I'm not that much of a gamer myself, but I've noticed this kind of stuff happening, too. One of the games I play is Yugioh Master Duel, and it became clear after about a week of playing it that card shuffler system is, in no way, actually random. It is designed to frustrate players just enough to want to buy gem packs with real money. I can give a couple of examples of this, being a free player who's never spent money on the game.

#1: I have built every deck that I own IRL in the game. Somehow, the real life cards that I draw never brick, but the exact same deck will get a brick hand roughly 1/3 matches.

#2: The game has a limited single player mode, and in this mode the biased shuffling system isn't being applied. While playing cards solo, you will get yourself far more consistent and diverse hands than while playing against other players. It's like night and day, between solo mode and ranked.

#3: A large part of the game is something called The Maxx "C" Tax. For those unaware, Maxx "C" is a card that the entire game effectively revolves around. Every deck in the game has 3 copies of Maxx "C", alongside of 6 total cards meant almost exclusively to stop Maxx "C". Entire games are won and lost around this card. I'll spare the math, but this means there is a 33% chance to open with Maxx "C", but a 57% chance to open a card that beats Maxx "C". So, roughly 18.8% of games, Maxx "C" will go off without a hitch, which is roughly one out of every five games. For me, I'll go days without successfully resolving Maxx "C", weeks without it meaning anything, but against me it is successfully resolved somewhere between half and one third of all games I play. The times where I will resolve the Maxx is usually against a control deck that doesn't special summon, which in spite of being rare for this format seems to happen every single time I get the Maxx.

#4: Decks become cursed over time. The longer a deck is played, the lower the win/loss ratio becomes. Inevitably, even if there are no format changes, a deck becomes a "loser" that will win, at most, 1 out of every 4 games... no matter what format or ranking it is in. Nothing changes, it is just that when the deck is used, it will consistently fail to open even a decent hand, and when it does the opponent will pull god-like and have everything necessary to beat you + extra. For example, my strongest deck atm is Unchained, which is at full power in the game right now and should, by everyone else's estimation, be ripping people to shreds in the ladder, but I'm having more luck with off-meta junk than Unchained, because somehow Unchained always bricks or my opponent opens the perfect counters.

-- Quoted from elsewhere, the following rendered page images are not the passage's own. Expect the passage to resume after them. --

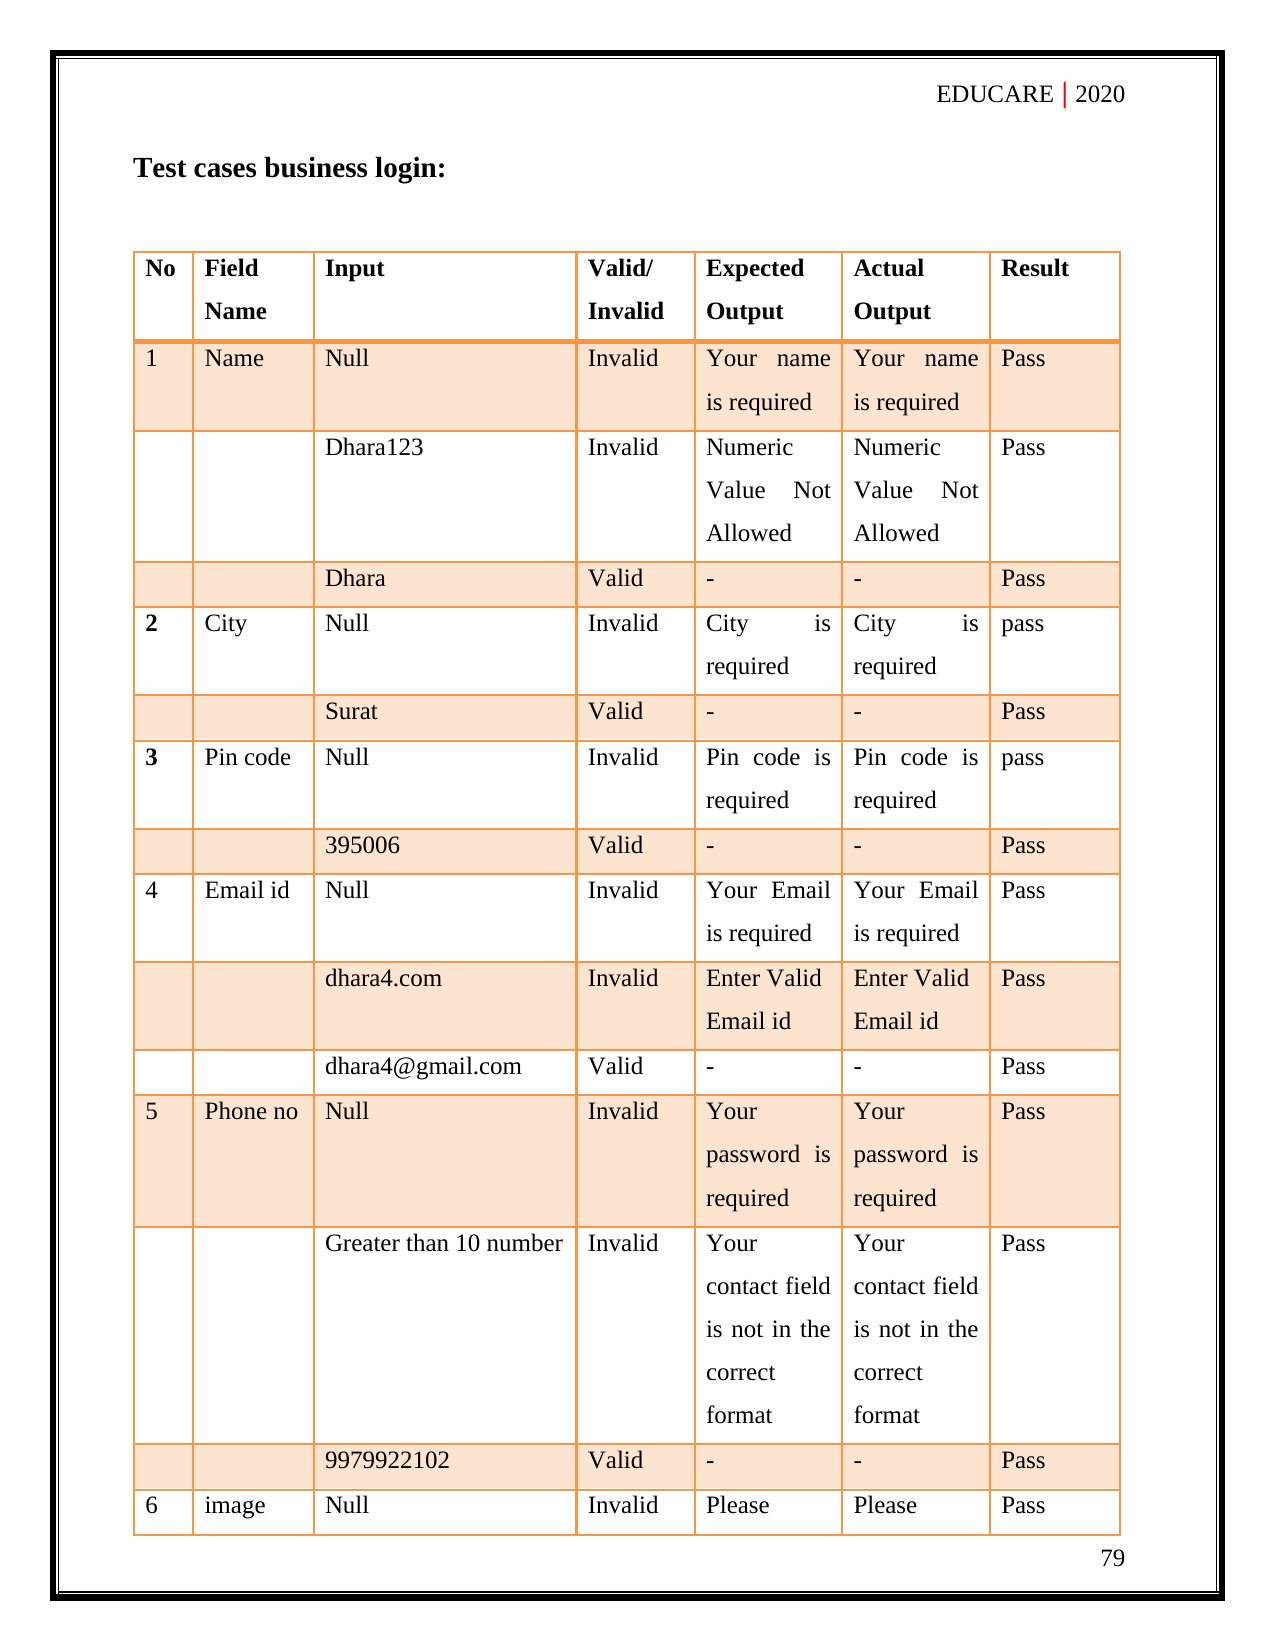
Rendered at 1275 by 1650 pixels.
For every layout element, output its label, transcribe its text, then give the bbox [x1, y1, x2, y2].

table_cell - [843, 1051, 989, 1094]
table_cell Enter Valid Email id [843, 963, 989, 1049]
table_cell Null [315, 875, 575, 961]
table_cell Invalid [578, 344, 694, 430]
table_cell Null [315, 608, 575, 694]
table_cell Invalid [578, 742, 694, 828]
table_cell Valid [578, 830, 694, 873]
table_header Result [991, 253, 1119, 339]
table_cell Pass [991, 830, 1119, 873]
table_cell - [843, 830, 989, 873]
table_cell 4 [135, 875, 192, 961]
table_cell Pin code is required [843, 742, 989, 828]
table_cell Invalid [578, 1228, 694, 1443]
table_cell City is required [696, 608, 841, 694]
table_cell City [194, 608, 313, 694]
table_cell Your contact field is not in the correct format [696, 1228, 841, 1443]
table_cell - [696, 1445, 841, 1488]
table_cell - [696, 563, 841, 606]
table_cell City is required [843, 608, 989, 694]
table_cell Valid [578, 563, 694, 606]
table_cell 9979922102 [315, 1445, 575, 1488]
table_cell Your name is required [696, 344, 841, 430]
table_cell Pass [991, 1051, 1119, 1094]
table_cell Numeric Value Not Allowed [696, 432, 841, 561]
table_cell Please select image [696, 1491, 841, 1533]
table_cell Invalid [578, 608, 694, 694]
table_cell [194, 696, 313, 739]
table_cell Pass [991, 696, 1119, 739]
table_cell [194, 563, 313, 606]
table_cell [135, 1051, 192, 1094]
table_cell 2 [135, 608, 192, 694]
table_cell dhara4@gmail.com [315, 1051, 575, 1094]
table_cell - [696, 696, 841, 739]
table_cell Null [315, 1096, 575, 1226]
table_cell Pin code is required [696, 742, 841, 828]
table_cell Your Email is required [843, 875, 989, 961]
table_cell [194, 830, 313, 873]
table_cell 395006 [315, 830, 575, 873]
table_cell Null [315, 742, 575, 828]
table_cell Pass [991, 1096, 1119, 1226]
table_cell Pass [991, 432, 1119, 561]
table_cell [194, 1228, 313, 1443]
table_cell - [843, 1445, 989, 1488]
table_cell Name [194, 344, 313, 430]
table_cell Invalid [578, 1491, 694, 1533]
table_cell Null [315, 1491, 575, 1533]
table_cell Valid [578, 1445, 694, 1488]
table_cell Invalid [578, 875, 694, 961]
table_cell - [843, 696, 989, 739]
table_cell [194, 1051, 313, 1094]
table_cell Null [315, 344, 575, 430]
table_cell Invalid [578, 963, 694, 1049]
table_cell Pass [991, 1491, 1119, 1533]
table_cell [135, 696, 192, 739]
table_cell Numeric Value Not Allowed [843, 432, 989, 561]
table_cell - [696, 1051, 841, 1094]
table_header Expected Output [696, 253, 841, 339]
table_cell [135, 963, 192, 1049]
table_header No [135, 253, 192, 339]
table_cell 3 [135, 742, 192, 828]
table_header Valid/ Invalid [578, 253, 694, 339]
table_cell pass [991, 608, 1119, 694]
table_cell [135, 563, 192, 606]
table_cell [194, 963, 313, 1049]
table_cell Your password is required [696, 1096, 841, 1226]
table_cell Pass [991, 1228, 1119, 1443]
text Test cases business login: [133, 150, 1125, 183]
table_cell Greater than 10 number [315, 1228, 575, 1443]
table_cell Phone no [194, 1096, 313, 1226]
table_cell - [696, 830, 841, 873]
table_cell Dhara [315, 563, 575, 606]
table_cell Pass [991, 563, 1119, 606]
table_cell Pin code [194, 742, 313, 828]
table_cell Invalid [578, 1096, 694, 1226]
table_cell 1 [135, 344, 192, 430]
table_cell Pass [991, 344, 1119, 430]
table_header Input [315, 253, 575, 339]
table_cell Please select image [843, 1491, 989, 1533]
table_cell [135, 1228, 192, 1443]
table_cell Dhara123 [315, 432, 575, 561]
table_cell [135, 432, 192, 561]
table_cell pass [991, 742, 1119, 828]
table_cell Email id [194, 875, 313, 961]
table_cell Your Email is required [696, 875, 841, 961]
table_cell [194, 432, 313, 561]
table_cell [135, 830, 192, 873]
table_cell Pass [991, 875, 1119, 961]
table_cell Enter Valid Email id [696, 963, 841, 1049]
table_cell Your name is required [843, 344, 989, 430]
table_cell dhara4.com [315, 963, 575, 1049]
table_cell 5 [135, 1096, 192, 1226]
table_cell Pass [991, 1445, 1119, 1488]
table_cell - [843, 563, 989, 606]
table_cell Valid [578, 696, 694, 739]
table_cell Surat [315, 696, 575, 739]
table_header Actual Output [843, 253, 989, 339]
table_cell Your contact field is not in the correct format [843, 1228, 989, 1443]
table_cell Your password is required [843, 1096, 989, 1226]
table_header Field Name [194, 253, 313, 339]
table_cell image [194, 1491, 313, 1533]
table_cell Invalid [578, 432, 694, 561]
table_cell [194, 1445, 313, 1488]
table_cell 6 [135, 1491, 192, 1533]
table_cell [135, 1445, 192, 1488]
table_cell Valid [578, 1051, 694, 1094]
table_cell Pass [991, 963, 1119, 1049]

#5: Side Corollary, but they also have another game called Duel Links, which I have spent small amounts of money on. Each time money is spent there, I shoot up through the ladder on a series of improbable victories.

So, my running theory is that Master Duel has a neural network that's been tasked with maximizing profit. First, it matches the combination of cards that lead to victories and losses. Second, it runs an analysis to find what combination of wins and losses is most likely to lead to somebody spending real world money. Then, once money is spent, it will give the spending player a temporary boost in the shuffle weights, coin flips, and the matchmaking system to give them more victories, but only for awhile.